I would say this room which is middle of the house gets more usage.
Its the first room as you come into either from front walk or   from house garage.


----------



## Pepper (Aug 12, 2020)

My husband called it Front Room.  Had never heard that before I met him.  I called it Living Room, because everyone else I had ever known did.


----------



## Pinky (Aug 12, 2020)

When I was little, we called it the parlour. Later, having my own place, I called it a living room.


----------



## RadishRose (Aug 12, 2020)

Always the Living Room.


----------



## JaniceM (Aug 12, 2020)

We always called it the living room.  It wasn't the everything-covered-in-plastic-and-nobody-go-in-there room, it was where we all watched t.v., etc.


----------



## twinkles (Aug 12, 2020)

when we were kids it was the parlor now it is the living room


----------



## MickaC (Aug 12, 2020)

Grew up knowing the word living room.......still use that word of location.


----------



## fuzzybuddy (Aug 19, 2020)

Maybe it was that the homes in the late 1800s had a "front" room. It was a room that held the best furniture in the house, and used only when guests called. Behind the 'front' room was a room that the family used for "living".????????


----------



## Ellen Marie (Aug 27, 2020)

At my grandma's house, it was called the "parlor."  In my mother's house it was called the "front room."  In my house it is called the "room that is never used."   We gather round the kitchen table.... actually I refer to it as the living room.


----------



## Ellen Marie (Aug 27, 2020)

For many, it was called the "front room" because they lived in "shotgun" houses, and the "front room" was at the front of the house had was where people sat.


----------



## the_she_ray (Jan 30, 2021)

win231 said:


> Why do we call it a "Living Room" when we don't have a "Dying Room?"

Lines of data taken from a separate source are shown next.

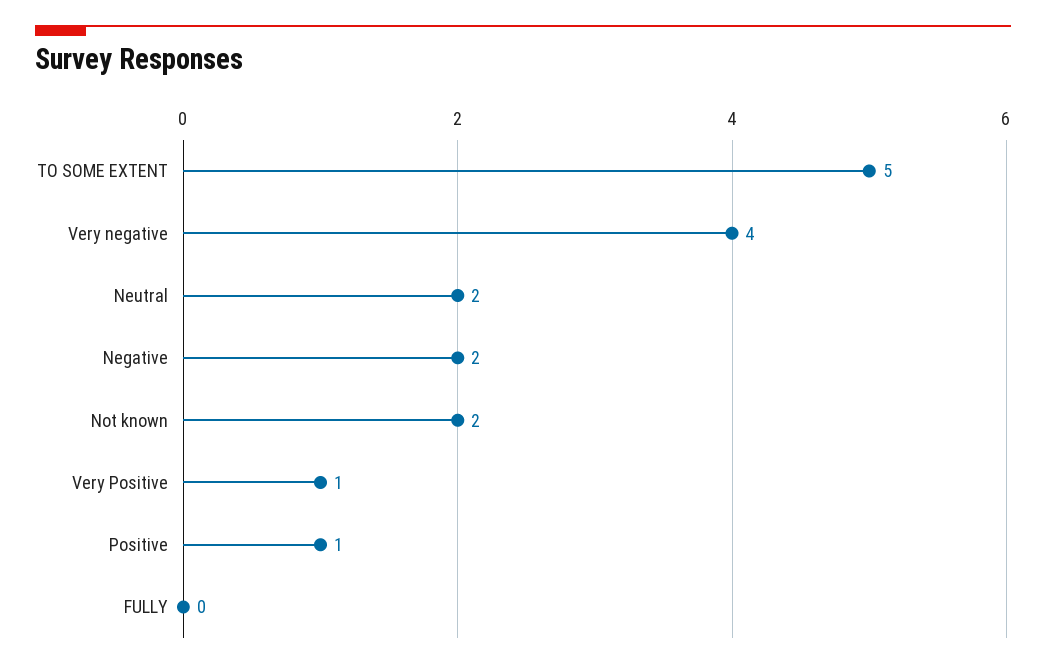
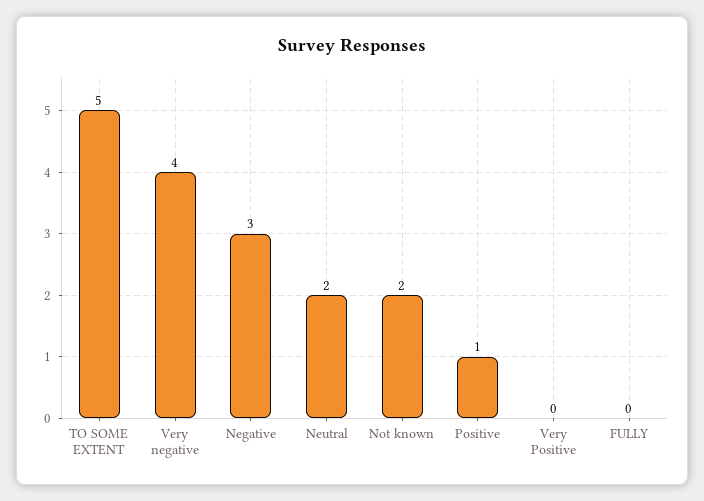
  {
    "TO SOME EXTENT": 5,
    "Very negative": 4,
    "Neutral": 2,
-   "Negative": 2,
+   "Negative": 3,
    "Not known": 2,
-   "Very Positive": 1,
+   "Very Positive": 0,
    "Positive": 1,
    "FULLY": 0
  }

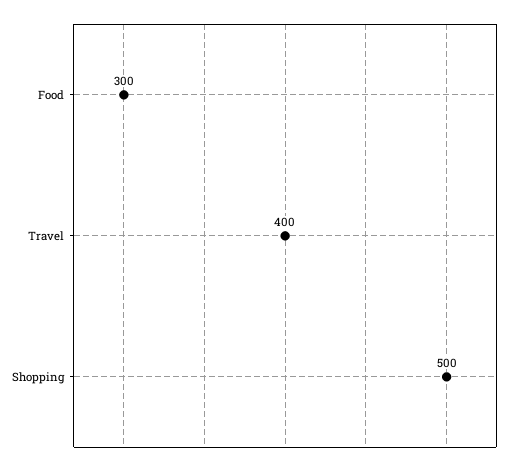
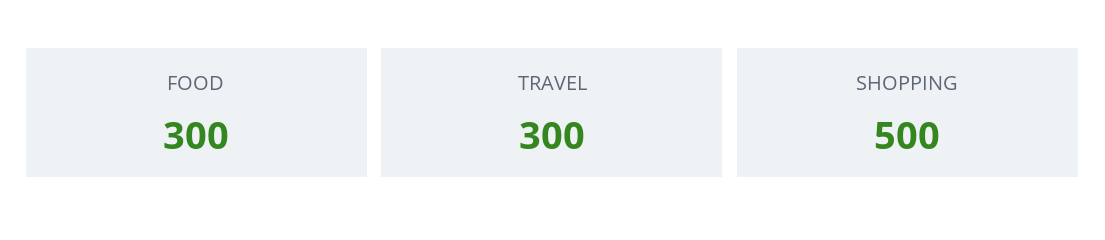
  {
    "Food": 300,
-   "Travel": 400,
+   "Travel": 300,
    "Shopping": 500
  }

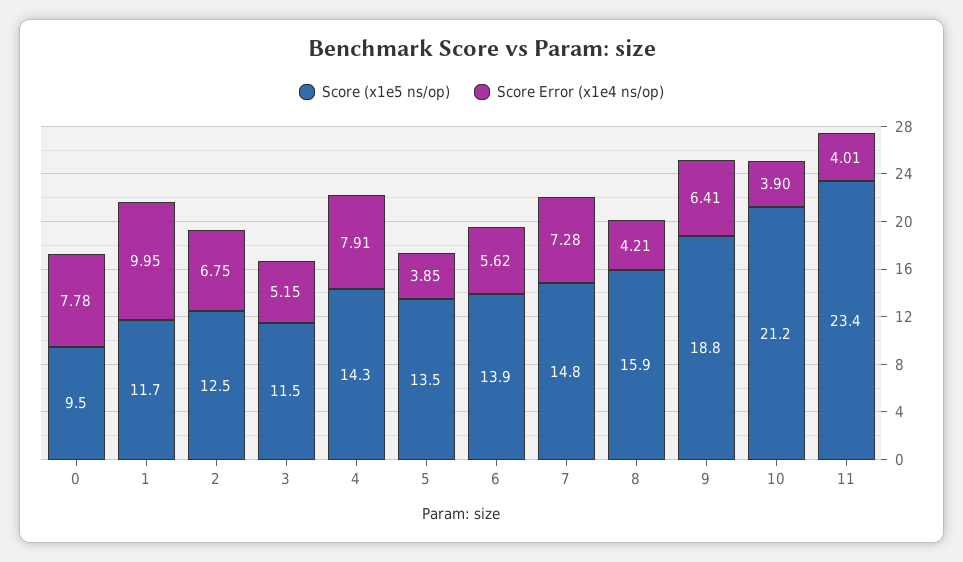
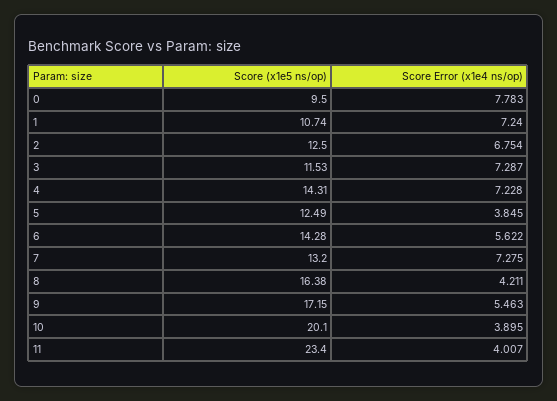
  {
    "Score (x1e5 ns/op)": {
      "0": 9.5,
-     "1": 11.7,
+     "1": 10.74,
      "2": 12.5,
      "3": 11.53,
      "4": 14.31,
-     "5": 13.5,
+     "5": 12.49,
-     "6": 13.9,
+     "6": 14.28,
-     "7": 14.8,
+     "7": 13.2,
-     "8": 15.9,
+     "8": 16.38,
-     "9": 18.8,
+     "9": 17.15,
-     "10": 21.2,
+     "10": 20.1,
      "11": 23.4
    },
    "Score Error (x1e4 ns/op)": {
      "0": 7.783,
-     "1": 9.95,
+     "1": 7.24,
      "2": 6.754,
-     "3": 5.15,
+     "3": 7.287,
-     "4": 7.91,
+     "4": 7.228,
      "5": 3.845,
      "6": 5.622,
      "7": 7.275,
      "8": 4.211,
-     "9": 6.41,
+     "9": 5.463,
      "10": 3.895,
      "11": 4.007
    }
  }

Interestingly enough! https://www.vintag.es/2018/01/living-room-what-we-call-today-was.html


----------



## OneEyedDiva (Jan 30, 2021)

I remember it being called the front room by the elders. For me it's the living room.


----------



## peramangkelder (Jan 30, 2021)

My paternal Grandparents had what my Grandmother called a Drawing Room....short for Withdrawing Room
My Grandfather called it the Front Room....but it was ONLY used on very special occasions 
In my childhood home it was called a lounge room or a living room
Ours is a called a Family Room and has a Kitchen, Dining and Living Room in one large space which is handy 
when we need to use the air-conditioner


----------



## Knight (Jan 31, 2021)

win231 said:


> Why do we call it a "Living Room" when we don't have a "Dying Room?"


It's called a bedroom for those lucky enough to die peacefully in their sleep.


----------



## terry123 (Jan 31, 2021)

Now that I live in a condo, its the living room.


----------



## horseless carriage (Jan 31, 2021)

Growing up, our family home had one long utility room, it was purpose built that way. Dining table and chairs under the window that faced the garden, the rest of the room was for sitting, reading and later, watching TV. A door gave access to the kitchen at the dining end, whilst another door gave access to the hall and front door at the other end.

Nowadays I refer to the rooms as sitting room and dining room,


----------